1. Monosynaptic reflexes, evoked from flexor and extensor hind limb muscle nerves in cats anaesthetized with pentobarbitone sodium, were depressed for several seconds after right intra-atrial injection of phenyl diguanide. Injection of the drug close to the aortic valves did not produce the same effect on the reflex. There was no obvious depression of polysynaptic reflexes on intra-atrial injection of phenyl diguanide.2. This depression of the monosynaptic reflex was present even after the administration of atropine, which lessened the hypotension due to phenyl diguanide. The blood gas tensions were also measured after the administration of phenyl diguanide, and were not altered to a degree where one would expect the depression to be secondary to a change in arterial gas tensions. The depression was also present in paralysed and artificially ventilated cats.3. The afferent pathway causing this depression of the monosynaptic reflex runs in the vagus nerve, as shown by experiments done before and after vagotomy.

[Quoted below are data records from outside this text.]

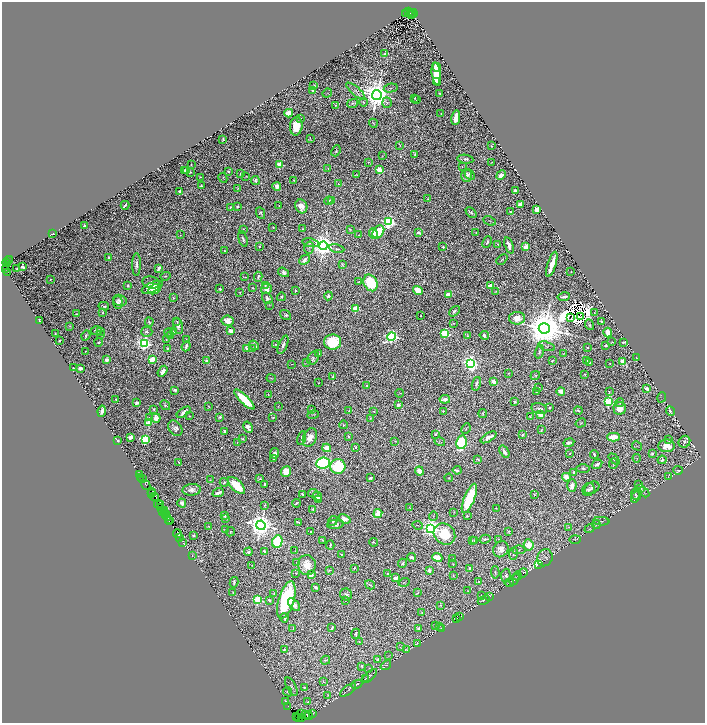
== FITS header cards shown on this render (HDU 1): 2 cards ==
NAXIS1  =                 1406
NAXIS2  =                 1442

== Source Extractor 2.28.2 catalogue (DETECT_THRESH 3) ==
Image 1406 x 1442 px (HDU 1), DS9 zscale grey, zoomed out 1/2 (1 PNG px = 2 x 2 image px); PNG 707 x 725 px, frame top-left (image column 2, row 1442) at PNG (2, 2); each listed source drawn as its Kron ellipse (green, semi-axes under 4 px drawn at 4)
Background 1.89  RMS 0.016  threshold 0.0485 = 3 sigma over >= 5 px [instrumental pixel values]
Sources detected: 832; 78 cannot appear on this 1/2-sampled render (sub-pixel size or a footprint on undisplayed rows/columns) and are neither listed nor drawn; of the other 754, the 500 brightest by FLUX_AUTO listed and drawn (254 fainter detections omitted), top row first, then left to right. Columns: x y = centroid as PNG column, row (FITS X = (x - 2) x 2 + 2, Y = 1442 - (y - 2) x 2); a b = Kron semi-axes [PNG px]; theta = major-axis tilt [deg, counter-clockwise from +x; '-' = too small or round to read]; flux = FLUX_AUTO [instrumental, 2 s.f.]
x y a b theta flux
408 12 2 2 - 1100
406 13 3 1 - 200
411 13 2 2 - 1400
413 13 4 2 - 1200
411 15 2 1 - 140
385 54 3 3 - 4
437 67 4 3 - 16
436 74 12 4 -81 100
437 82 3 3 - 19
314 85 3 1 - 1.9
391 88 7 3 12 4.4
312 91 2 2 - 3.7
356 91 12 4 -41 8.3
327 93 5 2 - 1.8
440 94 2 2 - 2.2
377 95 5 4 - 6500
415 98 2 1 - 2
417 99 2 1 - 1.8
363 102 4 3 - 4.1
352 103 5 4 - 5.2
387 103 5 4 - 6
335 105 3 2 - 1.8
289 113 4 3 - 51
441 114 2 1 - 2.1
300 118 3 2 - 3
456 118 7 3 80 51
373 123 4 2 - 4.1
296 126 9 6 83 56
310 138 2 1 - 1.7
223 139 3 2 - 3.4
400 145 4 3 - 2.5
492 146 2 1 - 2
336 151 6 3 67 3.6
415 154 3 2 - 3.6
382 156 3 3 - 2.2
465 159 8 3 -8 9.2
368 162 2 2 - 2.1
492 162 2 1 - 1.8
191 165 3 1 - 2
279 165 3 3 - 110
462 167 4 2 - 1.8
328 169 2 2 - 4.1
185 170 2 2 - 4.2
380 170 3 3 - 150
187 171 3 2 - 3.7
190 172 2 2 - 2.8
228 172 3 2 - 4.4
240 174 2 2 - 4
357 174 2 1 - 2
467 175 7 5 -87 18
470 175 5 2 - 4.8
501 175 5 3 - 20
246 176 4 2 - 2.2
201 177 3 1 - 2.3
223 178 5 3 - 2.3
294 180 3 2 - 2.1
255 181 4 4 - 6.3
339 184 2 2 - 2.4
201 186 3 2 - 5.2
277 187 4 4 - 27
238 188 3 2 - 2.4
180 191 3 2 - 13
515 191 4 3 - 8.8
428 198 3 3 - 2.1
329 201 4 3 - 4.5
332 201 4 3 - 5.7
520 204 4 3 - 13
125 205 4 2 - 6.9
237 206 2 2 - 5.4
279 206 3 2 - 3
301 206 7 6 - 26
230 207 2 2 - 4
537 209 4 3 - 19
471 212 6 3 -45 6.1
510 212 4 2 - 3.6
261 213 6 3 -66 6.2
490 221 6 3 -24 3.4
389 222 3 3 - 940
84 226 3 2 - 18
273 227 3 2 - 2.7
243 229 2 2 - 5.4
302 229 2 2 - 2
350 229 2 2 - 2.2
378 232 7 5 55 140
418 233 4 2 - 9.9
476 233 3 3 - 3
52 234 4 2 - 3.2
373 234 5 3 - 55
180 235 2 1 - 1.8
359 235 2 2 - 2.3
243 239 8 4 -74 9.9
487 242 6 3 64 9.8
310 243 8 2 -11 6.1
498 244 2 2 - 2.9
259 246 3 2 - 4.2
324 246 4 4 - 4400
509 246 8 3 -71 18
443 247 2 2 - 15
526 247 4 3 - 26
309 248 6 4 75 6
337 249 8 3 -11 5.5
225 251 2 2 - 4.4
108 258 2 2 - 3.6
10 260 2 1 - 160
304 260 6 3 43 30
502 260 6 3 43 4.2
8 261 2 1 - 210
6 263 4 3 - 650
136 264 11 3 89 9.7
342 264 3 2 - 2.7
552 264 13 3 72 58
23 267 3 2 - 7.9
158 268 4 2 - 16
5 269 3 2 - 140
17 269 2 2 - 15
7 272 2 1 - 260
284 272 6 4 -35 11
571 272 2 1 - 2.1
165 276 5 2 - 3.2
245 277 3 1 - 2.1
258 277 5 2 - 5.5
50 279 3 2 - 3.1
358 282 2 2 - 1.8
151 283 9 6 -10 12
370 283 8 6 -64 180
265 285 4 2 - 9.1
128 286 3 2 - 5.8
490 286 3 2 - 50
152 287 11 4 23 41
253 288 3 2 - 3.5
155 289 7 4 27 29
220 289 2 2 - 5.5
266 289 5 5 - 25
418 290 5 4 - 63
295 291 3 2 - 3.1
495 291 2 1 - 1.9
240 292 2 2 - 2.5
448 294 4 3 - 39
328 296 4 4 - 11
281 297 4 3 - 4.4
564 297 6 3 10 11
173 298 4 3 - 3.7
267 298 6 5 - 14
120 300 7 5 -15 16
118 303 6 5 - 14
269 305 4 2 - 2.1
104 306 5 4 - 6.2
356 309 3 3 - 170
454 311 6 3 47 7
594 312 2 1 - 1.8
103 313 3 2 - 4.4
76 314 3 2 - 2.3
286 315 6 3 -36 5.6
421 316 2 2 - 2
580 317 3 1 - 3.4
517 318 8 6 2 31
571 318 3 1 - 2.4
39 320 3 2 - 4.6
227 321 6 5 - 29
149 322 4 2 - 3.5
177 322 3 2 - 3.1
601 322 2 2 - 11
454 323 3 3 - 2.9
590 325 5 3 - 5.1
70 326 2 2 - 2.2
178 326 8 5 -76 12
544 328 5 5 - 17000
96 331 6 4 -1 8.2
101 331 2 2 - 6.5
231 331 4 3 - 14
147 332 5 5 - 9
169 332 4 4 - 4
174 332 3 2 - 4.1
608 332 5 3 - 38
445 333 3 3 - 400
55 334 2 2 - 2
101 335 4 3 - 3.2
171 335 2 2 - 3.1
484 335 4 3 - 18
86 336 5 3 - 5.4
391 336 4 3 - 970
468 336 2 2 - 1.9
166 339 2 2 - 2
186 339 2 1 - 2.1
59 340 2 2 - 3.3
99 342 4 2 - 3.2
333 342 8 7 - 180
612 342 3 2 - 2.1
623 342 3 2 - 4.8
144 343 4 3 - 1200
275 344 3 3 - 3.3
254 345 5 2 - 14
283 345 10 3 67 14
605 345 3 2 - 4.2
186 346 5 3 - 9.5
546 346 8 4 -16 5.5
587 347 3 2 - 3
167 348 4 3 - 4.4
246 348 4 3 - 6.6
252 348 3 2 - 1.8
86 351 2 2 - 3
539 352 7 3 72 5.7
319 354 3 2 - 4.9
564 354 4 3 - 2.7
313 358 7 5 57 7.1
636 358 2 2 - 1.8
152 359 3 3 - 180
106 360 4 3 - 12
207 361 2 2 - 33
552 361 2 2 - 3.9
587 361 4 3 - 8.2
307 362 3 2 - 2.4
623 362 4 3 - 60
470 363 4 3 - 1500
590 363 3 3 - 2.5
292 364 3 2 - 2.2
609 364 3 2 - 2.1
73 368 2 2 - 1.8
80 368 3 2 - 30
163 371 6 3 56 25
508 373 2 2 - 1.9
585 374 2 2 - 3.5
535 375 5 3 - 3.8
333 377 4 2 - 7.8
271 378 5 3 - 3.5
494 382 3 2 - 75
318 383 2 2 - 1.9
476 384 7 3 74 7.5
367 385 2 2 - 2
539 387 2 2 - 3.3
647 388 3 3 - 15
175 390 3 3 - 6.4
561 391 4 3 - 42
536 392 3 2 - 2.8
609 392 2 2 - 1.8
400 393 4 2 - 2.1
268 394 4 3 - 3.4
662 397 5 2 - 2
116 399 2 2 - 4.9
244 399 13 4 -44 130
445 399 5 3 - 20
515 402 3 2 - 9.2
609 402 3 3 - 490
137 403 3 2 - 14
620 403 4 3 - 3.1
165 405 5 3 - 4.4
398 405 4 3 - 11
208 406 3 1 - 2.2
278 406 2 1 - 1.9
550 408 2 2 - 4.4
620 408 6 6 - 40
154 409 4 3 - 6.9
311 409 4 2 - 2.9
539 409 8 5 -13 13
102 411 6 2 80 22
349 411 2 2 - 5.1
374 411 3 2 - 2.8
443 411 2 2 - 3.1
578 411 4 2 - 4.5
670 411 5 3 - 7.8
184 412 8 3 36 15
483 413 4 2 - 3.3
541 414 3 3 - 130
313 415 6 2 15 2
189 416 2 2 - 2.2
220 417 2 2 - 15
273 417 3 2 - 2.4
530 417 4 3 - 3
150 418 4 3 - 7
156 418 4 4 - 23
370 418 4 3 - 2.2
149 423 3 3 - 80
581 423 5 2 - 2.8
344 425 4 3 - 3.3
248 427 6 3 -60 22
175 428 9 6 -52 15
466 429 5 3 - 4
541 430 3 2 - 2.2
225 431 3 2 - 5.8
435 434 4 3 - 6.1
522 435 3 2 - 5.9
348 436 3 2 - 4.2
131 437 4 3 - 17
310 437 9 6 68 36
488 437 9 3 31 22
613 437 6 3 1 47
302 438 7 3 76 7.7
243 439 2 2 - 9.6
117 440 3 2 - 14
145 440 3 3 - 380
668 440 4 3 - 4.2
395 441 3 1 - 2
237 442 4 3 - 3.3
440 442 5 2 - 2.4
461 442 7 5 79 280
684 442 6 5 - 8.8
569 443 5 2 - 9.2
637 446 5 2 - 1.7
667 446 8 6 4 37
355 447 4 3 - 4.5
327 448 4 4 - 47
504 452 6 3 -54 18
274 453 5 4 - 13
570 454 2 1 - 1.9
652 454 3 2 - 4.3
594 455 4 3 - 6.3
273 458 2 2 - 11
637 458 4 3 - 2.9
478 459 3 2 - 3.4
614 459 6 3 -44 8.4
662 460 4 3 - 7.1
179 462 3 2 - 2.1
323 463 7 5 7 510
613 463 5 3 - 3.6
597 464 5 4 - 10
338 466 7 7 - 190
583 468 7 3 0 4.7
457 470 4 2 - 9.9
678 470 5 3 - 3.2
419 471 4 4 - 19
286 472 5 5 - 40
574 472 4 2 - 4.5
139 475 2 1 - 100
141 477 2 1 - 49
566 477 4 3 - 41
668 477 3 2 - 1.8
370 478 3 2 - 8.5
449 478 4 2 - 2
142 479 2 1 - 100
260 479 3 2 - 1.9
210 480 4 3 - 2.3
224 482 4 3 - 5.9
265 484 3 2 - 6.2
146 485 5 1 - 310
236 485 11 5 -45 100
639 485 4 2 - 1.8
572 486 6 4 88 28
592 488 8 5 31 11
641 488 3 3 - 2.9
192 490 9 6 3 19
588 490 7 5 61 9.3
152 491 2 1 - 350
218 492 6 2 22 18
644 492 6 2 -47 2.7
313 493 5 3 - 5.7
152 494 2 1 - 110
303 494 3 2 - 6.9
635 494 5 3 - 2.6
534 495 2 2 - 1.9
317 496 5 3 - 28
636 496 7 3 59 2.9
155 497 4 2 - 410
469 498 16 5 68 210
319 500 4 3 - 9.3
182 503 4 4 - 13
296 503 4 2 - 4.9
158 504 4 1 - 310
160 504 3 2 - 300
265 505 4 2 - 2.1
160 507 3 2 - 110
410 508 2 2 - 1.8
496 508 2 2 - 3.2
313 509 2 2 - 5.8
164 510 3 1 - 93
163 511 4 2 - 590
454 512 2 2 - 2.1
165 513 3 1 - 350
378 513 4 4 - 69
166 516 2 1 - 160
224 516 3 2 - 4.7
433 516 4 3 - 3.5
467 516 2 2 - 10
168 517 2 2 - 230
226 518 3 2 - 3.9
168 519 2 2 - 290
344 519 6 4 -22 23
169 521 2 1 - 120
333 521 5 3 - 5.1
601 521 8 2 -3 2.9
298 522 4 2 - 3.1
335 524 8 4 5 9.6
596 524 4 3 - 2.3
261 525 4 4 - 5300
418 525 5 2 - 1.9
208 526 4 3 - 2.4
569 527 4 3 - 2.4
431 528 4 4 - 2300
590 529 5 3 - 3
226 530 3 2 - 2.9
508 531 3 3 - 3.6
230 532 5 3 - 3
311 532 2 2 - 12
177 533 4 2 - 290
444 534 11 10 - 120
194 536 3 2 - 5.5
180 537 2 1 - 180
485 539 5 3 - 6.3
499 539 3 2 - 3
575 539 6 4 1 3.3
323 540 3 2 - 2.6
472 540 3 2 - 1.8
474 541 3 2 - 2.4
183 542 3 1 - 120
277 542 6 5 - 230
373 542 4 3 - 3
330 545 4 2 - 5.9
529 545 5 5 - 45
501 549 8 7 - 23
519 550 6 4 -2 5.4
264 551 2 2 - 5
295 551 4 2 - 2.8
248 552 4 4 - 6.1
342 554 2 2 - 2.2
513 554 6 3 80 4.1
192 556 2 2 - 3
412 557 4 3 - 10
437 557 5 3 - 54
545 558 9 7 67 13
452 559 2 2 - 2.8
297 563 4 2 - 2.5
403 563 5 3 - 6.8
453 564 2 2 - 2
538 564 4 3 - 450
252 565 3 3 - 2.2
307 565 10 9 - 48
354 568 3 2 - 4.4
469 568 4 3 - 8.4
329 570 4 3 - 3.9
429 570 2 2 - 48
495 572 6 3 -86 4.7
296 573 2 2 - 2.5
523 573 5 2 - 2.4
387 574 4 3 - 4.8
311 575 4 3 - 21
506 575 7 4 82 9.3
453 576 2 2 - 3.9
517 576 4 4 - 3.2
395 578 3 3 - 20
515 579 6 3 55 4.6
234 582 5 2 - 6.9
404 582 5 3 - 2.7
479 582 3 3 - 5
509 583 4 3 - 2.2
370 585 5 2 - 3.3
316 587 3 2 - 7.8
468 591 2 2 - 2
233 592 3 2 - 2.8
417 593 2 2 - 2.1
274 594 3 2 - 3
346 594 6 6 - 9.2
482 595 2 2 - 3.1
489 596 3 2 - 2.3
258 600 3 3 - 290
269 600 3 2 - 7.6
286 600 19 8 74 330
484 600 6 3 23 3.2
345 601 3 3 - 2.1
294 605 7 4 -51 17
440 605 3 2 - 2.7
422 613 4 3 - 3.6
459 616 3 2 - 2.3
284 618 4 3 - 6.5
456 618 4 2 - 1.9
435 625 3 2 - 2.3
439 626 4 2 - 1.8
293 628 2 2 - 2.4
332 628 3 2 - 5.3
441 628 3 2 - 2
418 629 3 3 - 11
356 634 5 3 - 5.6
359 642 2 2 - 2.2
417 643 3 3 - 2.2
400 647 3 3 - 3
284 649 2 2 - 3.6
406 650 4 2 - 2.1
388 656 4 3 - 2.7
378 659 3 3 - 4.6
325 660 5 2 - 2.9
386 665 6 2 38 3.2
362 666 3 3 - 3.4
369 668 3 2 - 1.7
370 676 9 2 42 2.5
366 678 2 1 - 1.7
324 682 4 3 - 2.8
357 684 6 2 25 4.5
291 686 10 4 -62 8.6
304 687 3 3 - 2.6
348 690 9 2 38 4.5
288 692 5 3 - 6.8
328 695 4 2 - 2.6
286 701 4 2 - 2.7
308 702 4 3 - 3.3
288 706 2 1 - 33
312 713 2 1 - 55
301 714 3 1 - 170
306 714 2 2 - 300
308 716 5 2 - 390
296 717 2 2 - 210
302 717 4 1 - 160
299 718 2 2 - 550
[254 fainter detections neither listed nor drawn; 78 sub-pixel or undisplayed-footprint detections neither listed nor drawn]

Intercollicular decerebration also abolished this inhibition of the monosynaptic reflex.4. Prior intravenous injection of strychnine (0.1 mg/kg) abolished the effect of intra-atrial administration of phenyl diguanide.5. It was concluded that stimulation of type J pulmonary endings causes a reflex inhibition of monosynaptic reflexes lasting for several seconds via regions of the brain cephalad to the intercollicular level.